For the Corresponding IAM Role, add the following policies:

* AmazonTranscribeFullAccess
* AWSMarketplaceManageSubscriptions
* AmazonPollyFullAccess
* AmazonSageMakerFullAccess

### Creating the Model

In [30]:
def predict_wrapper(endpoint, session):
    return sage.RealTimePredictor(endpoint, session, content_type='application/x-recordio-protobuf')

model = ModelPackage(role=role,
                     model_package_arn=modelpackage_arn,
                     sagemaker_session=sagemaker_session,
                     predictor_cls=predict_wrapper)

### Running the Batch Job

Note that if the initial audio file is longer than around 30 seconds, it is too large for the model. The split_mp3() method in  src.audio_util works around this by splitting an mp3 file into 30 second segments. 
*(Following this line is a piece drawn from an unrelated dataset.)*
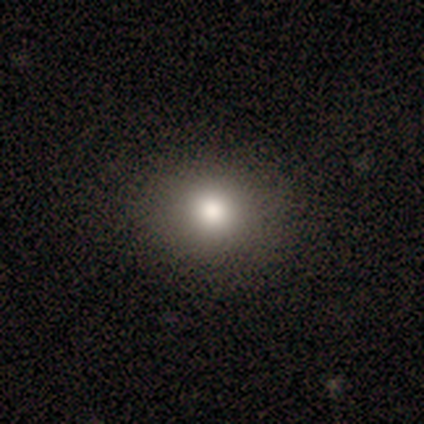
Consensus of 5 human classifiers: smooth_or_featured: smooth (p=1.00)
how_rounded: round (p=0.60) [alt: in between p=0.40]
merging: none (p=1.00)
This method requires ffmpeg as a dependency sice it uses pydub. Instead of installing it on the notebook, the code below was executed locally with ffmpeg installed. (```apt-get install ffmpeg``` for an Ubunutu machine, as I had trouble figuring out how to install it via yum).

But no worries the output of the split_mp3() method has already been added to this repository so no need to go execute it for demo purposes. 

In [74]:
# The following lines of code require 
audio_util.split_mp3("songs/drake-toosie_slide.mp3", "../source-separation-input/")



FileNotFoundError: [Errno 2] No such file or directory: 'ffprobe': 'ffprobe'

In [31]:
batch_input_folder = "source-separation-input"

transform_input = sagemaker_session.upload_data(batch_input_folder, key_prefix=batch_inference_input_prefix)
print("Transform input uploaded to " + transform_input)

Transform input uploaded to s3://sagemaker-us-east-2-075178354542/source_separation/batch-inference-input-data


In [32]:
bucket = sagemaker_session.default_bucket()

transformer = model.transformer(1, 'ml.m4.xlarge', strategy='SingleRecord', output_path='s3://'+bucket+'/'+common_prefix+'/batch-transform-output')
transformer.transform(transform_input, content_type='application/x-recordio-protobuf')
transformer.wait()

print("Batch Transform output saved to " + transformer.output_path)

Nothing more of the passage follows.